Besondere Beziehung Besondere Beziehung: Geschwister sind besser als ihr Ruf

München/dpa. - Denn Geschwister begleiten einen anders als Eltern oder Partner oft ein Leben lang. Dass Kinder nach der Geburt weiteren Nachwuchses «Papa, bring das Baby wieder zurück!» fordern, kommt zwar vor. Aber das Verhältnis zwischen Geschwistern ist inzwischen entspannter als noch vor wenigen Jahrzehnten. «Es gibt nicht mehr diese Abgründe von Eifersucht», sagt der Familienforscher Prof. Hartmut Kasten. Der Umgang miteinander sei partnerschaftlicher geworden - auch weil die Kinder heute nicht mehr auf unterschiedliche Rollen hin erzogen werden.
«Früher wurde der Erstgeborene ganz anders behandelt als das Nesthäkchen», erläutert der Experte für Geschwisterbeziehungen vom Staatsinstitut für Frühpädagogik in München. Die Reihenfolge bestimmt nicht mehr die Rangfolge. «Jedes Kind ist einzigartig, und die Stellung in der Geschwisterreihe ist nur einer von vielen Faktoren, die uns zu dem machen, was wir sind», so der französische Kinderpsychologe Marcel Rufo.
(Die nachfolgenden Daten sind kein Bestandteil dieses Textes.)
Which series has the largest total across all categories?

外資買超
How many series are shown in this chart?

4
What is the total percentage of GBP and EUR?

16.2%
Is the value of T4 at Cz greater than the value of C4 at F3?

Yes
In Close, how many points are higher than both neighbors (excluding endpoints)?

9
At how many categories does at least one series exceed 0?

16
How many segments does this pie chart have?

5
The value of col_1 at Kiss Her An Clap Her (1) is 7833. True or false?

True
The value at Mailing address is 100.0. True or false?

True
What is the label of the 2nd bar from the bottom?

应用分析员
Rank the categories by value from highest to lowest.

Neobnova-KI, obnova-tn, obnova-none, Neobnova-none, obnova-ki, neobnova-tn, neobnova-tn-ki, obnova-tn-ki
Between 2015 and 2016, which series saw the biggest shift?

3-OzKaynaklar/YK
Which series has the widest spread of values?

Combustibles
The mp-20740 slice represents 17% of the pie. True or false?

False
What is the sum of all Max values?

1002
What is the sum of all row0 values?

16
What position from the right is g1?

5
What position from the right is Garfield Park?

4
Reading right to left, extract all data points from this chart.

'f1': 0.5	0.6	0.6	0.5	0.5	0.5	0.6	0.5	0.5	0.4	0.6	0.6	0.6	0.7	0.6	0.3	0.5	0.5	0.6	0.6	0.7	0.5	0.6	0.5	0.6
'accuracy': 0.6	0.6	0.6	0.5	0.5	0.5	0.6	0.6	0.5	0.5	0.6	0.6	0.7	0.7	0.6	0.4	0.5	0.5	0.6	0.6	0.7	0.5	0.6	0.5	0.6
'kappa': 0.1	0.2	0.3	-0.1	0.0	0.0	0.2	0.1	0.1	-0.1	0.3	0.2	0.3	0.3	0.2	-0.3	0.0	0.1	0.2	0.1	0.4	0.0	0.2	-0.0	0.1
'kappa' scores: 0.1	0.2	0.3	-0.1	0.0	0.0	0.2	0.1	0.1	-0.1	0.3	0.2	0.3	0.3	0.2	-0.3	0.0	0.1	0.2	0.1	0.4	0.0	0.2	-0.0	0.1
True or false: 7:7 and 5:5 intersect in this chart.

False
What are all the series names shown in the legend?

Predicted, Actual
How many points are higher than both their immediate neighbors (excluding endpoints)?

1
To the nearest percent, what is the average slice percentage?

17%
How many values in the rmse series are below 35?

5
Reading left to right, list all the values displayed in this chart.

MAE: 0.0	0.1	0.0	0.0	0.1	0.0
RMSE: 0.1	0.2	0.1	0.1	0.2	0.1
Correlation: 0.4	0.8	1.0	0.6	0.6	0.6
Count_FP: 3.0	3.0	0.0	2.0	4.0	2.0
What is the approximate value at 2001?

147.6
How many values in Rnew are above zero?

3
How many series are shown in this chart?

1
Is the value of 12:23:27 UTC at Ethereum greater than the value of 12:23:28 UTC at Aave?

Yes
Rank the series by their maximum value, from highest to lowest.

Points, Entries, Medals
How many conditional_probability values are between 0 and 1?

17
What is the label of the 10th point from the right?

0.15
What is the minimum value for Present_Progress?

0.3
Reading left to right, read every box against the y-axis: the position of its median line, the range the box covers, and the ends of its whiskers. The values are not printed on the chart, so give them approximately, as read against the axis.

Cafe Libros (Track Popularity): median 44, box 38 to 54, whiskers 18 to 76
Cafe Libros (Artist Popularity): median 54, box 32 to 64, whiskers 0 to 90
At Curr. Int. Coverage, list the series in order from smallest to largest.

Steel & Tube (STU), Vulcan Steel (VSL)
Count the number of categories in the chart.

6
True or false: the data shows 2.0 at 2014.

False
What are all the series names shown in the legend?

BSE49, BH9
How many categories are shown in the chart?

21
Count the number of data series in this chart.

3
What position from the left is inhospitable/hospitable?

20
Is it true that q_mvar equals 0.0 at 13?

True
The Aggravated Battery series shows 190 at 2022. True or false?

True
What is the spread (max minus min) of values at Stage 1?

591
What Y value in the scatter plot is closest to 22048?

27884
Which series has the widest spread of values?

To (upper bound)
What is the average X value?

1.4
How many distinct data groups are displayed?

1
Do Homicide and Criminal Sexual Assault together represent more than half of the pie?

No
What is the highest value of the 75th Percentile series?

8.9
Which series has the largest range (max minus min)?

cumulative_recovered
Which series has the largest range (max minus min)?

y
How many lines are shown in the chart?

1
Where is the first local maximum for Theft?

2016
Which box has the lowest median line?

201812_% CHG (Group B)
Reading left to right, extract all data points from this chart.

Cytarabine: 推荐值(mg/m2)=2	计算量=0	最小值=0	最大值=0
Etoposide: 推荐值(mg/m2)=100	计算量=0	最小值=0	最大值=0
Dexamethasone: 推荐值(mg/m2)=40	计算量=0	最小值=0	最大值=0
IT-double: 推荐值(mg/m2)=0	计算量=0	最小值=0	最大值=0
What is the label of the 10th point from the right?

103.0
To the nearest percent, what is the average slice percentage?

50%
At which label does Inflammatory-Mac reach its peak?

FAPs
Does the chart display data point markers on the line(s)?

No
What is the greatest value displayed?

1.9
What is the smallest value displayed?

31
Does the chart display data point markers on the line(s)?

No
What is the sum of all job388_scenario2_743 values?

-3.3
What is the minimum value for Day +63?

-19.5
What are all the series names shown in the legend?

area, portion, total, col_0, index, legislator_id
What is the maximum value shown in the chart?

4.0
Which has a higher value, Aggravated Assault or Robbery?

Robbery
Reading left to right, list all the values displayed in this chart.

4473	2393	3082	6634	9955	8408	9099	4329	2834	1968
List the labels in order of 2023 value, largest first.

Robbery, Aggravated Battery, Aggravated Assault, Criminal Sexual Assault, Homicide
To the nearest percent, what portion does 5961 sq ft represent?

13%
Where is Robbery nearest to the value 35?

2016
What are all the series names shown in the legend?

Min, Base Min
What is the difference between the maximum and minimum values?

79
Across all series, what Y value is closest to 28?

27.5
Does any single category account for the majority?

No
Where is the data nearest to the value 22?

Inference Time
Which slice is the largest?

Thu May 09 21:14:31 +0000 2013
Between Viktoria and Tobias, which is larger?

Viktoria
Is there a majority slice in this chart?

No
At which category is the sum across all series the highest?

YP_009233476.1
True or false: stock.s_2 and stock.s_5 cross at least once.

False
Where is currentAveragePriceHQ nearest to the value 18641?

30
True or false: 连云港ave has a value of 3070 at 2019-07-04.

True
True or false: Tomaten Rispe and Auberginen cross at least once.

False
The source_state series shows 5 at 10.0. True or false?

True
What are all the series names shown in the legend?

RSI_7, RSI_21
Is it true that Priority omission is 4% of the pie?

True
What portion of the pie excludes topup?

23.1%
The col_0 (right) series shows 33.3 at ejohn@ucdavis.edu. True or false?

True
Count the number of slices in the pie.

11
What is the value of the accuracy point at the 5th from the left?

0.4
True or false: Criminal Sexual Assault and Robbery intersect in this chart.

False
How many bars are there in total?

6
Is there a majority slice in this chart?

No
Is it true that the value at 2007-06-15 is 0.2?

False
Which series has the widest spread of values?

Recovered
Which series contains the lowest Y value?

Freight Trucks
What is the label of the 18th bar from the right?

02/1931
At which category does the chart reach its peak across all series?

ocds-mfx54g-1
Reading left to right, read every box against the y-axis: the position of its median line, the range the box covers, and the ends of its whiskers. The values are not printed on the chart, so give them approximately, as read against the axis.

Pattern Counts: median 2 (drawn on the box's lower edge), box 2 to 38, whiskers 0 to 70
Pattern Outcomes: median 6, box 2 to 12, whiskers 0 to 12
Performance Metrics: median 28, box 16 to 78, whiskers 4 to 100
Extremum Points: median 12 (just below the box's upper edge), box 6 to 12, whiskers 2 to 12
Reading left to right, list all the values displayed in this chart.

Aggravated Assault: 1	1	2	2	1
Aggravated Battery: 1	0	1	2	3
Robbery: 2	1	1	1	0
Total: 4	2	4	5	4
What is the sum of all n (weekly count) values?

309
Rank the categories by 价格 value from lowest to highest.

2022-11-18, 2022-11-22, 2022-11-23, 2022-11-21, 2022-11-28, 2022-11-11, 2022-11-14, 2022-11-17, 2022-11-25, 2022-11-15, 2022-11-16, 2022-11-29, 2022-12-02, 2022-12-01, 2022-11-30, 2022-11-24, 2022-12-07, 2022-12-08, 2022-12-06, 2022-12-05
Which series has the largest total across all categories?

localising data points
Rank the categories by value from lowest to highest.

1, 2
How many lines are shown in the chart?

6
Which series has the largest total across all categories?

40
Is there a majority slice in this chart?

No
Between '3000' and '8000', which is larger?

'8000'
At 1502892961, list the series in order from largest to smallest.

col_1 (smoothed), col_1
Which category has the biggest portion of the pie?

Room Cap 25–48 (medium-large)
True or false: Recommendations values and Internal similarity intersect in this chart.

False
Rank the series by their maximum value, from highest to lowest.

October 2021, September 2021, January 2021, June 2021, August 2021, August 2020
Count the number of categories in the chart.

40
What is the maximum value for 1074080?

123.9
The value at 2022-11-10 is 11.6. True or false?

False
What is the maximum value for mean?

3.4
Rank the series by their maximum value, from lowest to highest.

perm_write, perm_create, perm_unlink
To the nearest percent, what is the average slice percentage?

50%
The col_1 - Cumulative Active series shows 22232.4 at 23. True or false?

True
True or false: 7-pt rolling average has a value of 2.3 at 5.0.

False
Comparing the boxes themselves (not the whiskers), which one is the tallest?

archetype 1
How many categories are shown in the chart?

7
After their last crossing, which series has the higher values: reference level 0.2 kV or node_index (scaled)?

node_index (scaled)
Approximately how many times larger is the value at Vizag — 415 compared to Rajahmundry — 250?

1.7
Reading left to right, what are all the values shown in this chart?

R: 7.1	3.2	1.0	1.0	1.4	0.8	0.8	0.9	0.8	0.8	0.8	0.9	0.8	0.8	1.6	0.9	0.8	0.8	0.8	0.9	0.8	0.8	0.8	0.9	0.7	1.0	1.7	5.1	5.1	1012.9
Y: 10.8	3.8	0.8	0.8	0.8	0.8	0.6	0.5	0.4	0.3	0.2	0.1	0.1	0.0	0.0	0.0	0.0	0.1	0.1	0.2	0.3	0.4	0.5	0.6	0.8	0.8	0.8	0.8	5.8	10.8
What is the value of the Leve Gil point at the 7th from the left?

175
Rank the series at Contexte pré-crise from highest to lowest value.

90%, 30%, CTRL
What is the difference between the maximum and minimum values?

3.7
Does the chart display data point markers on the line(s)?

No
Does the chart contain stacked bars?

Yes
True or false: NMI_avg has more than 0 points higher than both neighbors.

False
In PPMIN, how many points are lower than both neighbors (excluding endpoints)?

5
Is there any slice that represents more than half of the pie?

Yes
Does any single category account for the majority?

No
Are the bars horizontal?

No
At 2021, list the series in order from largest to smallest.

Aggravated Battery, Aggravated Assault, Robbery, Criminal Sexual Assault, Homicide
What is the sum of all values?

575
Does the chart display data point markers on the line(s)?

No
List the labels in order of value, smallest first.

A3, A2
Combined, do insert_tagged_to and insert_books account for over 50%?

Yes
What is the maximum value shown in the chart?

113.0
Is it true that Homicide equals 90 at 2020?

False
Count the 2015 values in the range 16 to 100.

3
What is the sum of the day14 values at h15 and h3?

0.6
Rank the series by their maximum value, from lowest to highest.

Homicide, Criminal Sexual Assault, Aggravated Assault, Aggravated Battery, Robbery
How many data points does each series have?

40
Völlig unbeschwert sind Geschwisterbeziehungen selten - auch in ihrer eigenen Wahrnehmung nicht: «Oft wird vor allem das Negative gesehen», sagt der Psychologe Andreas Kopp. Dabei sind gerade Geschwister fast ideale Gesprächspartner: «Sie sind wie zwei Seiten einer Medaille. Mein Bruder hat einfach den gleichen Hintergrund wie ich», sagt der Leiter der Erziehungsberatung der Caritas in Garmisch-Partenkirchen.
Geschwister profitieren von Anfang an voneinander: «Sie werden schnell zu intensiven Spielgefährten», sagt Kasten. «Schließlich verbringen sie viel mehr Zeit zusammen als mit Eltern oder Freunden.» Bei Streit und Eifersucht müssten sie sich irgendwann zusammenraufen und Kompromisse finden - soziales Training für das ganze Leben.
Aber auch um die eigene Rolle zu finden, kann der Bruder oder die Schwester hilfreich sein: «Mit niemand vergleichen wir uns mehr als mit den älteren Geschwistern», argumentieren die Schulpsychologinnen Christine Kaniak-Urban und Andrea Lex-Kachel. «Aufmerksam verfolgen die Kleinen, welche Plätze im Familiensystem die Älteren besetzen und welche noch frei sind.»
Ob ein Kind Geschwister hat oder nicht, hat auch Auswirkungen auf die Eltern: So hat eine Langzeitstudie mit verheirateten Paaren ergeben, dass Familien mit zwei oder mehr Kindern am zufriedensten sind. Solche mit nur einem Kind erlebten den Nachwuchs dagegen häufiger als Belastung für die Partnerschaft, zeigte die Untersuchung am Staatsinstitut für Familienforschung der Universität Bamberg. 80 Prozent der Eltern mit nur einem Kind gaben an, sie hätten gerne noch mehr Nachwuchs gehabt.